La sonda ad alta tecnologia
Il Mars Reconnaissance Orbiter (sigla: MRO) è una sonda spaziale polifunzionale della NASA. Dall’Agosto del 2005 il suo obiettivo è l’analisi dettagliata del pianeta Marte con lo scopo di individuare un potenziale luogo di atterraggio per future missioni. La sonda è progettata anche per fornire alle future missioni un canale trasmissivo a banda larga tra la Terra e Marte e per eseguire osservazioni ad altissima risoluzione. MRO è una delle missioni più longeve di osservazione del Pianeta Rosso, del quale continua ad analizzare l’atmosfera, la superficie e il sottosuolo, supportando le missioni dei vari rover che nel tempo si sono succeduti nell’esplorazione della superficie marziana.
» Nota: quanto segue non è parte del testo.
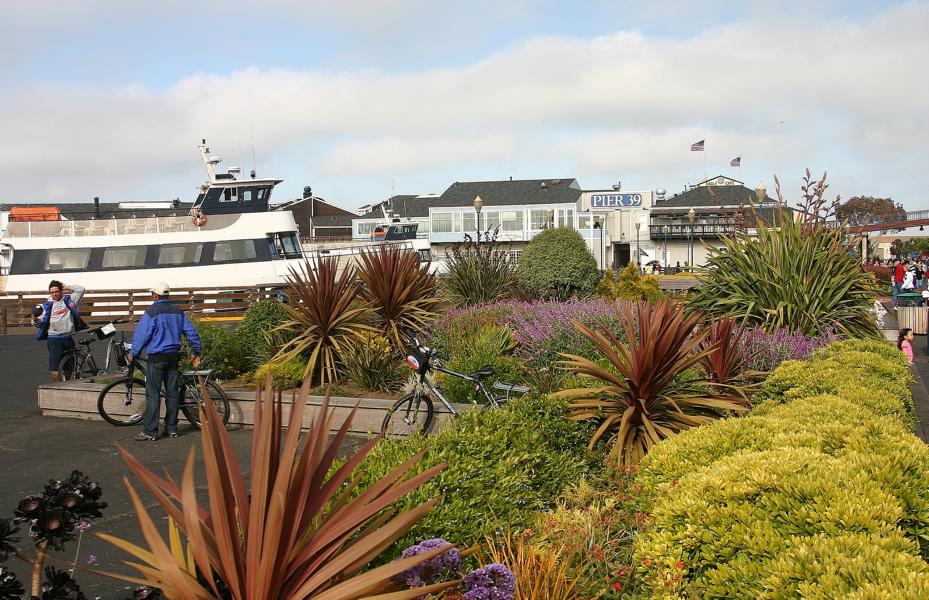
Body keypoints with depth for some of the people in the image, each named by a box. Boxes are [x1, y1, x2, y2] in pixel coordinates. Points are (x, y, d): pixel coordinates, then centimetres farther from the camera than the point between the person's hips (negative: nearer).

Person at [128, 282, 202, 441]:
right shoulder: (178, 311, 9)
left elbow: (141, 334, -9)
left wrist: (133, 353, 5)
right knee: (172, 392, 10)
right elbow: (191, 332, 10)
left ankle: (149, 431, -5)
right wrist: (197, 353, 19)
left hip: (157, 357, -6)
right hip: (174, 356, 6)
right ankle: (171, 428, 15)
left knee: (153, 395, -4)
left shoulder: (151, 312, -9)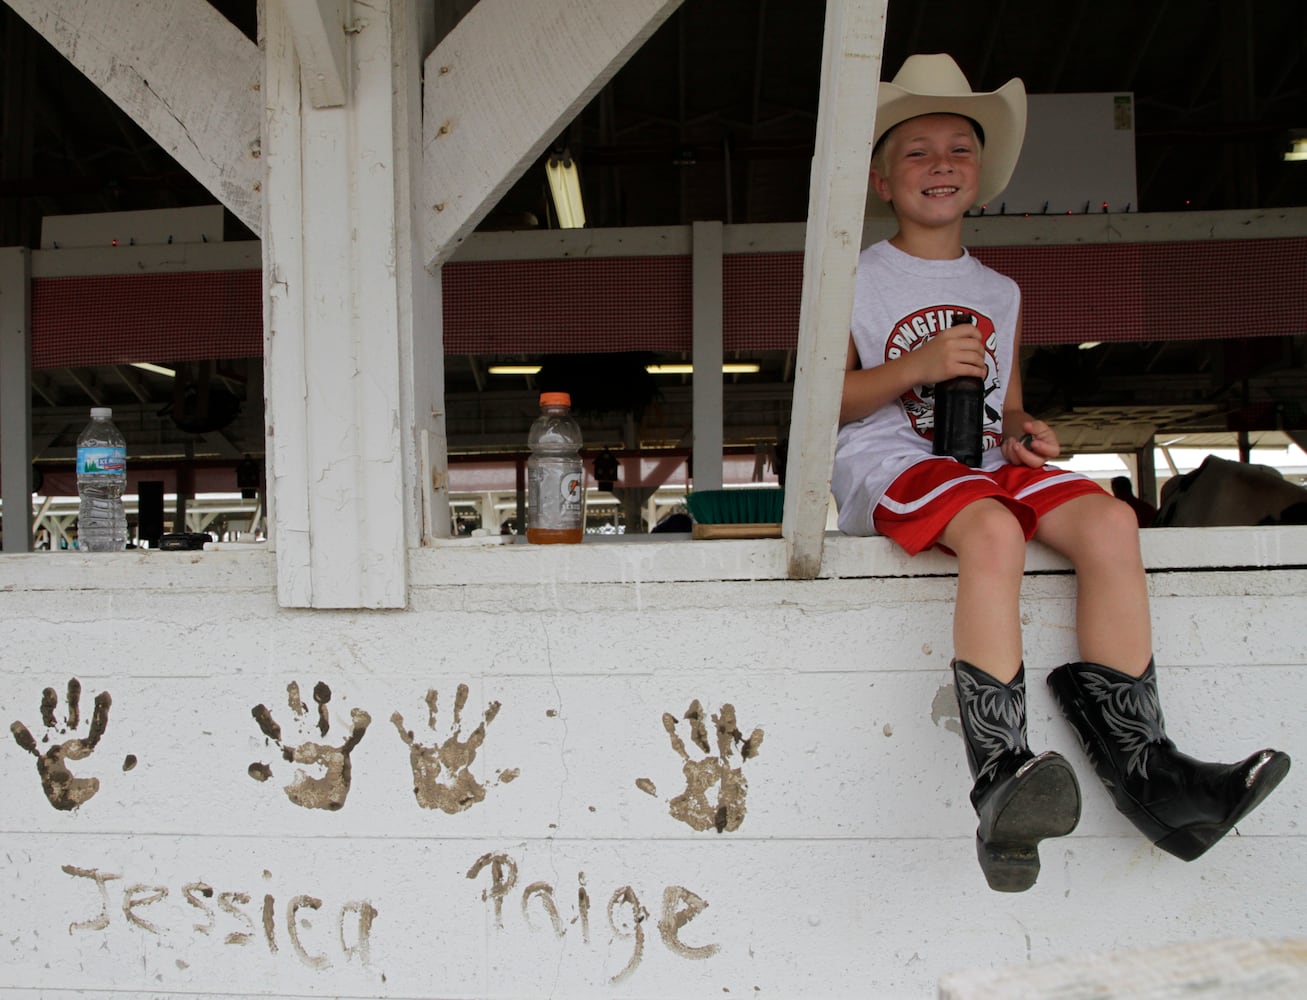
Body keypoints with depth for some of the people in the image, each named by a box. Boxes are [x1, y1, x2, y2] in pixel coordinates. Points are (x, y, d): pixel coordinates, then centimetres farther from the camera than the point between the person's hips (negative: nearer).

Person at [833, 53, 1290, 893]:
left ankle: (1140, 764, -23)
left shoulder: (1000, 293, 22)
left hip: (981, 460, 5)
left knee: (1109, 521, -24)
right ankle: (1002, 779, -44)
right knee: (992, 530, -38)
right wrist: (915, 367, -14)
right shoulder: (855, 282, 9)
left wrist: (1021, 432, 1)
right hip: (889, 464, -5)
La sonda è dotata delle più evolute tecnologie nel campo aerospaziale e può vantare camere ad altissima risoluzione, spettrometri, radiometri e particolari apparecchi per l’analisi del campo gravitazionale e la densità atmosferica di Marte. Il tutto è supportato dall’energia solare e da accumulatori di energia elettrica al nickel-idrogeno per fornirne anche quando la sonda non viene più illuminata dal Sole, transitando nell’ombra del Pianeta Rosso.
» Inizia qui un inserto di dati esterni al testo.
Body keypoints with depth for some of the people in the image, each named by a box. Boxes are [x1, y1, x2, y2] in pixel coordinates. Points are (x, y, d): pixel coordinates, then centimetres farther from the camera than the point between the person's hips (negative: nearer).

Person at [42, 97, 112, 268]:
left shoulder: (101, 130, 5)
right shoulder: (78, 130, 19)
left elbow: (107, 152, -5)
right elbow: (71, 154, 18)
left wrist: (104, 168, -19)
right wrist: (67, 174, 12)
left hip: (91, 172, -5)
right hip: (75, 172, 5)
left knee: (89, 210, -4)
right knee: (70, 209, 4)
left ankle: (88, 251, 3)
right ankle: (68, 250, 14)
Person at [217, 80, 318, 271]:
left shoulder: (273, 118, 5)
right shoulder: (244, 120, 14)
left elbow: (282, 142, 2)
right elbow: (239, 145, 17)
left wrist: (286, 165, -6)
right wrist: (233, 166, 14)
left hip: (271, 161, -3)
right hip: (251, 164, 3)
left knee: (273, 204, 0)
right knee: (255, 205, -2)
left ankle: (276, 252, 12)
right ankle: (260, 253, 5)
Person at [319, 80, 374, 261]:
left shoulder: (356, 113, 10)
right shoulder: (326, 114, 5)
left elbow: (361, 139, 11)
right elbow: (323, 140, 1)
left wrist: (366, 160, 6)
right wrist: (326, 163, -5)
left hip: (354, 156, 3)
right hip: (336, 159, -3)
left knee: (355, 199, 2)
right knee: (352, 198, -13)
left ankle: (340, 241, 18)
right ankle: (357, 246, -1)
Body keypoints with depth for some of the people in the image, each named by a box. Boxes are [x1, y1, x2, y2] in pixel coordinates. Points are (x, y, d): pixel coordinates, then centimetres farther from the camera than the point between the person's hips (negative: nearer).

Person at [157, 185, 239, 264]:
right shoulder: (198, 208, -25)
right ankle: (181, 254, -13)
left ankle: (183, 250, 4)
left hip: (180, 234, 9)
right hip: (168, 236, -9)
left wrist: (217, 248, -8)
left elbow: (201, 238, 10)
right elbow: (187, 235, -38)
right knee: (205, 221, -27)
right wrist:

Che potrebbe aver fatto i capricci
La presenza di acqua liquida nel passato e nel sottosuolo di Marte è stata accertata senza possibilità di errore. Tuttavia, un difetto in un software che legge le immagini della superficie marziana catturate dalla sonda potrebbe aver fatto vedere tracce di umidità sul suolo di Marte anche dove non ci sono. Lo sostiene un’analisi del California Institute of Technology (in sigla, CalTech).Il dubbio riguarda una piccola percentuale di sali idrati come i perclorati, composti chimici che – in soluzione acquosa – sono in grado di abbassare il punto di congelamento dell’acqua anche di 80 gradi °C, abbastanza da consentire la presenza di acqua liquida anche nel rigido clima marziano. Per questa ragione se ne cerca la presenza sulla superficie del Pianeta Rosso, quest’ultima accertata in passato sia da Curiosity, sia dal Lander della NASA Phoenix.
Le conclusioni
Nei punti di passaggio tra luce e ombra (quindi nel passaggio tra “elemento 1” ed “elemento 2”), la telecamera di CRISM può impiegare qualche pixel a realizzare che il tipo di luce è cambiato, e quindi potrebbe confondere due elementi. Per eliminare questa confusione nei dati, gli scienziati avevano introdotto un software ad hoc. Il team del Caltech si è però accorto che per lo 0,05% dei pixel, le correzioni introdotte dal software risultano avere le stesse caratteristiche spettrali dei perclorati, un grande numero se si considerano le migliaia di immagini studiate dal 2005 ad oggi. Ecco perché potrebbero essere apparsi anche dove non sono presenti. Una semplice correzione, in conclusione, potrebbe aver trasformato dal punto di vista grafico, sugli schermi dell’MRO, un elemento.